Com o apoio do Google, a pesquisa prosseguirá com a realização de testes fora do laboratório, onde não há controle em relação à temperatura, umidade e demais condições ambientais, nem sobre as espécies de insetos que poderão adentrar a armadilha. Depois dos testes, é preciso desenvolver um protótipo do equipamento. A estimativa é de que seu custo para os consumidores não ultrapasse R$ 200,00.
Foco nos textos
Faça um simples teste e você verá o quanto é preciso aprimorar os mecanismos que usamos hoje para traduzir e classificar automaticamente textos. Neste exemplo, vamos usar os versos finais do poema Noturno à janela do apartamento, de Carlos Drummond de Andrade: “A soma da vida é nula. Mas a vida tem tal poder: na escuridão absoluta, como líquido, circula”. Use um tradutor automático e passe os versos para o chinês. Depois, converta-os novamente para o português. Provavelmente, você chegará a um resultado próximo a isso: “A soma de vida é zero. Mas há uma força na vida: na escuridão absoluta, tal como a circulação de líquido”.

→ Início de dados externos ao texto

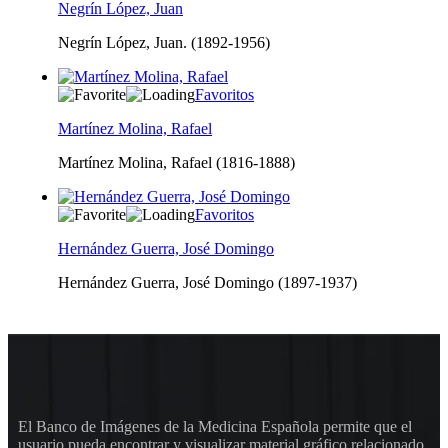
Negrín López, Juan
Negrín López, Juan. (1892-1956)
Favoritos
Martínez Molina, Rafael
Martínez Molina, Rafael (1816-1888)
Favoritos
Hernández Guerra, José Domingo
Hernández Guerra, José Domingo (1897-1937)
El Banco de Imágenes de la Medicina Española permite que el
usuario pueda encontrar y visualizar material gráfico relacionado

Um leitor atento logo verá que os inúmeros sentidos presentes no verso original de Drummond se perderam durante o processo de tradução automática. “Uma das principais causas desse tipo de alteração de sentido é a ambiguidade presente nos textos, uma das questões que mais afetam os mecanismos de tradução automática”, explica o professor Diego Amancio.

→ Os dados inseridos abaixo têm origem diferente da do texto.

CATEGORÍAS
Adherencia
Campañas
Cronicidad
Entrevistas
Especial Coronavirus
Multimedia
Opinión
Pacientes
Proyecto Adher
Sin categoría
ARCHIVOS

Chamamos de ambíguo, de forma geral, aquilo que pode ter mais do que um sentido ou significado. O poema usado como exemplo propicia várias interpretações e, por isso, a ambiguidade está ali presente tal como na maioria dos textos. Acontece que o computador não tem a habilidade que nós temos para realizar essa tarefa adequadamente e levar em conta essas inúmeras possibilidades de interpretação.
Atualmente, para ensinar uma máquina a interpretar um texto, os pesquisadores empregam técnicas de aprendizado de máquina. Para deduzir o significado de um termo, levam-se em consideração as palavras vizinhas. Voltando ao exemplo de Drummond, “líquido” é vizinho de “circula”. Como o computador já traduziu muitas vezes essas duas palavras, ele “aprendeu” que, normalmente, as pessoas escrevem “circulação de líquido”.
“Nossa meta é criar uma estratégia complementar que não leve em conta somente as palavras vizinhas, mas também os diferentes significados que um termo pode ter e a estrutura do texto”, revela Amancio. A fim de chegar a melhores resultados, os pesquisadores usam o computador para transformar os textos em redes complexas”.
Na imagem, em vez de enxergarmos um texto, observamos uma rede com vértices repletos de bolinhas coloridas (P1, P2, P3…): cada uma representa uma palavra e as diferentes cores (laranja e azul) indicam que essa palavra tem dois significados. Já os fios mostram como os termos se conectam uns com os outros. “Analisando essas redes, podemos compreender melhor como os sentidos das palavras se distribuem e descobrir maneiras de medir as relações entre elas”, completa o professor, que também faz parte do Núcleo Interinstitucional de Linguística Computacional.
Segundo ele, a pesquisa poderá gerar resultados relevantes para aprimorar as ferramentas automáticas de tradução e classificação de textos, recuperar informações em páginas da web e melhorar as ferramentas de buscas que usamos hoje em dia. Se a pesquisa obtiver os resultados esperados, é provável que, em um futuro não muito distante, o próprio Google possa empregar a nova metodologia.